▶ [Data for processing]
^^^^^^^^

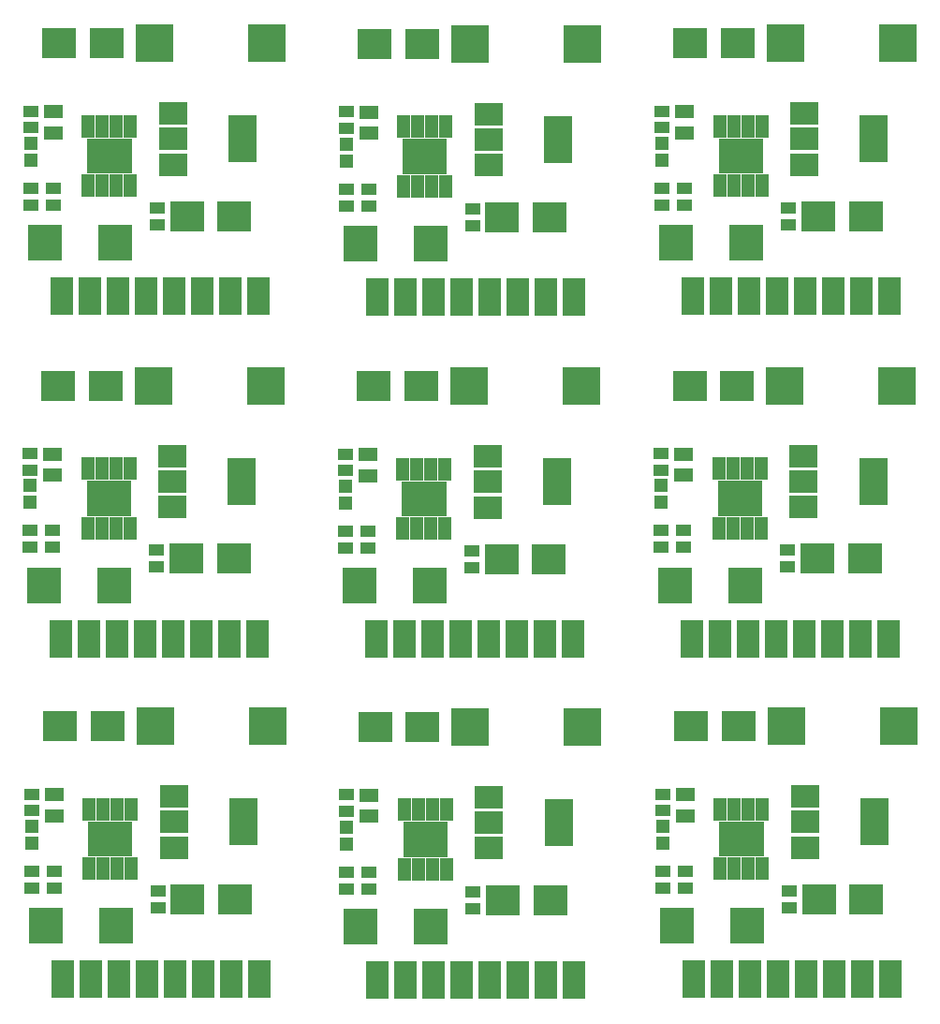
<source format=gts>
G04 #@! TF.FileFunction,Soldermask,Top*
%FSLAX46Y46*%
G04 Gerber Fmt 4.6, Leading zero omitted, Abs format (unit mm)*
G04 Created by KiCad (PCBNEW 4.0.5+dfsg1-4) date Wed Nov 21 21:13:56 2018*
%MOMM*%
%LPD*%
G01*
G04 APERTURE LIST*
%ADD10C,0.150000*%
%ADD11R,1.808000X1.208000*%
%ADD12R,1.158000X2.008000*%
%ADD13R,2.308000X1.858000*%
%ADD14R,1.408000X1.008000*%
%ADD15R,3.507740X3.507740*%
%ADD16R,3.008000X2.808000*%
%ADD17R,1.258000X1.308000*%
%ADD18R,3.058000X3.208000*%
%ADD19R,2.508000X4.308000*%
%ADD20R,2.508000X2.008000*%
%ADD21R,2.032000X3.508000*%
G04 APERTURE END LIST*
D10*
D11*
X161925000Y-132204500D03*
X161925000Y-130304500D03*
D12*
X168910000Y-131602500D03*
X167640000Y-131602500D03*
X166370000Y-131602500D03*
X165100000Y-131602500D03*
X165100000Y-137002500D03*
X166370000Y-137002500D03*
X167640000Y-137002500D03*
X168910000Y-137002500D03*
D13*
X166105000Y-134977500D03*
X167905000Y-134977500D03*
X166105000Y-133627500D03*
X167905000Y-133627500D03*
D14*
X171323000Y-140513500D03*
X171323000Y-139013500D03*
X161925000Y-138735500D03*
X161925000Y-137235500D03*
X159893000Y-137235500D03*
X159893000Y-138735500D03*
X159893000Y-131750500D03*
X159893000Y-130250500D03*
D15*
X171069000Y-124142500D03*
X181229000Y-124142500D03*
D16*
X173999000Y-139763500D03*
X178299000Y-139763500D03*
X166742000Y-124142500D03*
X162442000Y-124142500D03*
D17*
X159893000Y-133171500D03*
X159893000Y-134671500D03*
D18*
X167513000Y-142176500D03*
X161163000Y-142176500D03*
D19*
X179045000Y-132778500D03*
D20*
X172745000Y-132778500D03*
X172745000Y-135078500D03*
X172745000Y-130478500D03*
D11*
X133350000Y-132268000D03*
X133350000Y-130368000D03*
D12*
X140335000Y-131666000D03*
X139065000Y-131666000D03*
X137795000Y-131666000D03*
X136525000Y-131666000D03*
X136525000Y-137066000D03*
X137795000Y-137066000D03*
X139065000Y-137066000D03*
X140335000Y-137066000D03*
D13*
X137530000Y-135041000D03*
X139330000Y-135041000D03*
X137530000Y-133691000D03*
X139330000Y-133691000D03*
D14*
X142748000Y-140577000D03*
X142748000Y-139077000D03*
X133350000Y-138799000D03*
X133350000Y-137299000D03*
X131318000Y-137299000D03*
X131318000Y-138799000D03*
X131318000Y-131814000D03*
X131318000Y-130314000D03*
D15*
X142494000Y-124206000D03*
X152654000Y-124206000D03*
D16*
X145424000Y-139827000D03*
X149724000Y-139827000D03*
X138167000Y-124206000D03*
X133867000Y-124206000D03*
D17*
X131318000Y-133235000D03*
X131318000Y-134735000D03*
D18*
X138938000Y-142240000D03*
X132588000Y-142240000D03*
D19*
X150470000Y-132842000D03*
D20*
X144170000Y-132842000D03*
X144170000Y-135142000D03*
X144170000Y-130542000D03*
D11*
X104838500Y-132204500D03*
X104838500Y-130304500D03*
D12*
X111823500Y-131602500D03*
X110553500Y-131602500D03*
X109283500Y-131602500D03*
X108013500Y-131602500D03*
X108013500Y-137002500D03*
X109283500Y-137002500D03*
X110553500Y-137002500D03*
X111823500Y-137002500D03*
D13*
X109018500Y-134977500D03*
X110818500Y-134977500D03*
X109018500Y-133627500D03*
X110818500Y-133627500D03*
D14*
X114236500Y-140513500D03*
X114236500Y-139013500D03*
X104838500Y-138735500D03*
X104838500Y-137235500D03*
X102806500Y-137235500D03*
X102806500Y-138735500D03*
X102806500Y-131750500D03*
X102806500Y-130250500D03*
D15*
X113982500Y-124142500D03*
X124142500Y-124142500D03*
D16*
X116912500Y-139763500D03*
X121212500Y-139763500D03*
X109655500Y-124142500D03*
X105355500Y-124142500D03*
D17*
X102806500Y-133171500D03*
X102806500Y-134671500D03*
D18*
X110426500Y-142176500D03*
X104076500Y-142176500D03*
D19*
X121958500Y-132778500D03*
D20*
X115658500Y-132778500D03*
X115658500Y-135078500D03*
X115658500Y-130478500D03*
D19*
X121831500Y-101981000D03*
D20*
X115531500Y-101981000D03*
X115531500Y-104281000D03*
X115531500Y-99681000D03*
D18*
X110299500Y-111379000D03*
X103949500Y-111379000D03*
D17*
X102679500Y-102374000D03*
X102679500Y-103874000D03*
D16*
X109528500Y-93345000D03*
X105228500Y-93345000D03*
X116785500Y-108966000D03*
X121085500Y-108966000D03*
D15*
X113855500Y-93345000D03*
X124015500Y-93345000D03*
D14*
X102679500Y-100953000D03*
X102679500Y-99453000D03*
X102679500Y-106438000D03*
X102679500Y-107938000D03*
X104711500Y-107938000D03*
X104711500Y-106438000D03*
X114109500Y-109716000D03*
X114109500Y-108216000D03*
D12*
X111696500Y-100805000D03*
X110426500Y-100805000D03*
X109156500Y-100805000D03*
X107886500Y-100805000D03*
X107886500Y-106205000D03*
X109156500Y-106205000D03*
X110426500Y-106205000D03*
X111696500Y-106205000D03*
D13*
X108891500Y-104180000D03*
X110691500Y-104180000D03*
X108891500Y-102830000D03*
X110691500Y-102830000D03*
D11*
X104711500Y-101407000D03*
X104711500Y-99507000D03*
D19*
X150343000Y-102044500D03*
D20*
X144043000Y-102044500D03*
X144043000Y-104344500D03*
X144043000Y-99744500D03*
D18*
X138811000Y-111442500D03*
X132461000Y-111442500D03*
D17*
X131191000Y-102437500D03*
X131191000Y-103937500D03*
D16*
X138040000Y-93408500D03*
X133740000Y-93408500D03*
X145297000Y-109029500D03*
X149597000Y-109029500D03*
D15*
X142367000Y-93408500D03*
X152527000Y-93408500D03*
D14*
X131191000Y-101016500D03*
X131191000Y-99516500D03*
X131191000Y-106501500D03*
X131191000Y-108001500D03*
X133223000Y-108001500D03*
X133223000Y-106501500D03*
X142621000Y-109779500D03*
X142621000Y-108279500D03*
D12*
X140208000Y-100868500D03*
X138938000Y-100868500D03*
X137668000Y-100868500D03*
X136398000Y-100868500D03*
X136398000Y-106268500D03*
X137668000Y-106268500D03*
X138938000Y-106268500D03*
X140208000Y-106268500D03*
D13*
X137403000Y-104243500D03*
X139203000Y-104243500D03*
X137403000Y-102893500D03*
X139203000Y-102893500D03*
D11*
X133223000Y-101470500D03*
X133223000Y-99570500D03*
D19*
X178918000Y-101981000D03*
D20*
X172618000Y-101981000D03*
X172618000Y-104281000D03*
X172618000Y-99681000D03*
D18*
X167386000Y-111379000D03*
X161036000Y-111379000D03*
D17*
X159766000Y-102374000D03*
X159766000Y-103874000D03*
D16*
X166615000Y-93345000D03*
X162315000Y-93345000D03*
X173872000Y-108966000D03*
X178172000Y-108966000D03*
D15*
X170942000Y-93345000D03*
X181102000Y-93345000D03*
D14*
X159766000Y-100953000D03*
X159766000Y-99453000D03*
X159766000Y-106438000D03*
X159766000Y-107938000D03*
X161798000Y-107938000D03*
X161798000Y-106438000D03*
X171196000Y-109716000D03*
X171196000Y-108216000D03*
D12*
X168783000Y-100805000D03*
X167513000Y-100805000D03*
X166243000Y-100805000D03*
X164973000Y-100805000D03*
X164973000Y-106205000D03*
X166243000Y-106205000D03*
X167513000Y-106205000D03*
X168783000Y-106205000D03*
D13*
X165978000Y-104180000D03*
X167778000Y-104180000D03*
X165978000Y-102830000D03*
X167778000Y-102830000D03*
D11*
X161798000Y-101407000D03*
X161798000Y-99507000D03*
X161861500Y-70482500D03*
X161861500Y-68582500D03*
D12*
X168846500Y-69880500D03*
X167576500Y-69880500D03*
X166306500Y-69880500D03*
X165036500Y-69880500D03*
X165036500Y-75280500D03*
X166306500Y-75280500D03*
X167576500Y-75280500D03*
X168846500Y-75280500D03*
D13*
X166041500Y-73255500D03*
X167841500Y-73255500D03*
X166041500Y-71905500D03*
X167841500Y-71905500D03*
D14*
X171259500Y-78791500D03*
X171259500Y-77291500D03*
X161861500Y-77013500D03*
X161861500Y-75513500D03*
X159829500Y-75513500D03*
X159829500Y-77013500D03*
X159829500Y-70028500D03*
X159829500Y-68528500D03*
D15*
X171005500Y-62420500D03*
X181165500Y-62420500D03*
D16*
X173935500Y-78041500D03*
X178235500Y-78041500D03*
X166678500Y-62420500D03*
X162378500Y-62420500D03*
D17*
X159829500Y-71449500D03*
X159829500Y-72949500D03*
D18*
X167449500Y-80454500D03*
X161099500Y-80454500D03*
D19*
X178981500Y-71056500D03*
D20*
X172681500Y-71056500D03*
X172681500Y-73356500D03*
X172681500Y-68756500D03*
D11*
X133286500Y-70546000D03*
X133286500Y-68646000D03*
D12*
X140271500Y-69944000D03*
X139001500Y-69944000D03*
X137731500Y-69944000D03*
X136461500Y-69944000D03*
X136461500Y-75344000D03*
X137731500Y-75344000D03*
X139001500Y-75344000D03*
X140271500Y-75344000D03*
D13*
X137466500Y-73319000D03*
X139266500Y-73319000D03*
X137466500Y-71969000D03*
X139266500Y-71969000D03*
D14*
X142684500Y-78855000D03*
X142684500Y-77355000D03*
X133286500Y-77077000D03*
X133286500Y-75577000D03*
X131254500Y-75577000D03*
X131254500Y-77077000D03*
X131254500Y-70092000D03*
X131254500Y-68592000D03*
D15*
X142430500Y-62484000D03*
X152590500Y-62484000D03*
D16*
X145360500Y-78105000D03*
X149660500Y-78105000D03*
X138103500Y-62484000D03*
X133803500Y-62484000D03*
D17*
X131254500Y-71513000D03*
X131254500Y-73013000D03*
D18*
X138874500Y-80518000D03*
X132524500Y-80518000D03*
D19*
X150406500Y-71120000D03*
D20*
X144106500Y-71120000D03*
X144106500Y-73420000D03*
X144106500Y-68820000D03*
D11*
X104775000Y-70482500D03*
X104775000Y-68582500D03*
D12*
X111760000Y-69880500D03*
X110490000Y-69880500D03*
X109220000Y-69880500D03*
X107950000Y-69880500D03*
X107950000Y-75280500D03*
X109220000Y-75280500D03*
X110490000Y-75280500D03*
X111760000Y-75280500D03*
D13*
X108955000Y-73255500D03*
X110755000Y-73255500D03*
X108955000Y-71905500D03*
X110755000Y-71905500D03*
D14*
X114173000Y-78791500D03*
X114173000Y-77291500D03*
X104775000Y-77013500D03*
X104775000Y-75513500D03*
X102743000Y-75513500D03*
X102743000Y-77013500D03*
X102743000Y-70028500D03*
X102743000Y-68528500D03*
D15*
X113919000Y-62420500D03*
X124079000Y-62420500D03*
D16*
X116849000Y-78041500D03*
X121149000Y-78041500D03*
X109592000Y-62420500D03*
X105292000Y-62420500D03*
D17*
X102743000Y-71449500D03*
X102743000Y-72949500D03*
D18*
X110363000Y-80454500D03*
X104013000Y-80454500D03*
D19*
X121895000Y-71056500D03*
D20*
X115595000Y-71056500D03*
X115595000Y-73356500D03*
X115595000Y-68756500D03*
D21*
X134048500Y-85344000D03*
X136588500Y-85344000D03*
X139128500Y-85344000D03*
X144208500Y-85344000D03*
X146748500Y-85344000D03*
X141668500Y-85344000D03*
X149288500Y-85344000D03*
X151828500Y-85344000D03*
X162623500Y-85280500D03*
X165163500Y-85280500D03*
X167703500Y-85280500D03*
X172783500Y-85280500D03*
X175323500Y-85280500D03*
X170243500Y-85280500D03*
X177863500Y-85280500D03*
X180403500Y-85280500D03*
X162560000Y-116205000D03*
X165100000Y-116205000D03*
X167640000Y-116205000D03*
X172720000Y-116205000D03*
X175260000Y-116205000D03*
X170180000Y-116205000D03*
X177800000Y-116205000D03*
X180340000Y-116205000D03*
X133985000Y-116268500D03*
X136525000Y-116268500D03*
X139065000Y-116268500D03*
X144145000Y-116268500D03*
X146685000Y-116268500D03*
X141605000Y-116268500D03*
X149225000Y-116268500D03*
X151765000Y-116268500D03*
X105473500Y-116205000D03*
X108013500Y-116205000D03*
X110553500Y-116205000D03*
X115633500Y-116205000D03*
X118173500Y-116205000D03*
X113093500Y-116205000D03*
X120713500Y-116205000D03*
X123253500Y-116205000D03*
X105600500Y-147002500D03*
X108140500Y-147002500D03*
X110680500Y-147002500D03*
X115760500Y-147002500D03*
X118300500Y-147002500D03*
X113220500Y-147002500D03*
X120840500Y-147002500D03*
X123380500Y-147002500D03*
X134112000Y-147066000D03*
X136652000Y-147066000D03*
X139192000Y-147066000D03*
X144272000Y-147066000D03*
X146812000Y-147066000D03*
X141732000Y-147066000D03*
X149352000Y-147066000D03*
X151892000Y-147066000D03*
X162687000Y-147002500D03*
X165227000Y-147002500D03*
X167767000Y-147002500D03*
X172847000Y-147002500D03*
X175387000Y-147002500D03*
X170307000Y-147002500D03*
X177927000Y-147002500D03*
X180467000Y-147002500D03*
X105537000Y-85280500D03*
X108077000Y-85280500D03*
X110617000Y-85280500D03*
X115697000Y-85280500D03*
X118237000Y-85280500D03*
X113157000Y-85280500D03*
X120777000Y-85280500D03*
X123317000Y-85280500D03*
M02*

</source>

^^^^^^^^

▶ [Directions for this task]
Please find every line in the records that contains the word "format", and copy it out.

▶ [Result]
<source format=gts>
G04 Gerber Fmt 4.6, Leading zero omitted, Abs format (unit mm)*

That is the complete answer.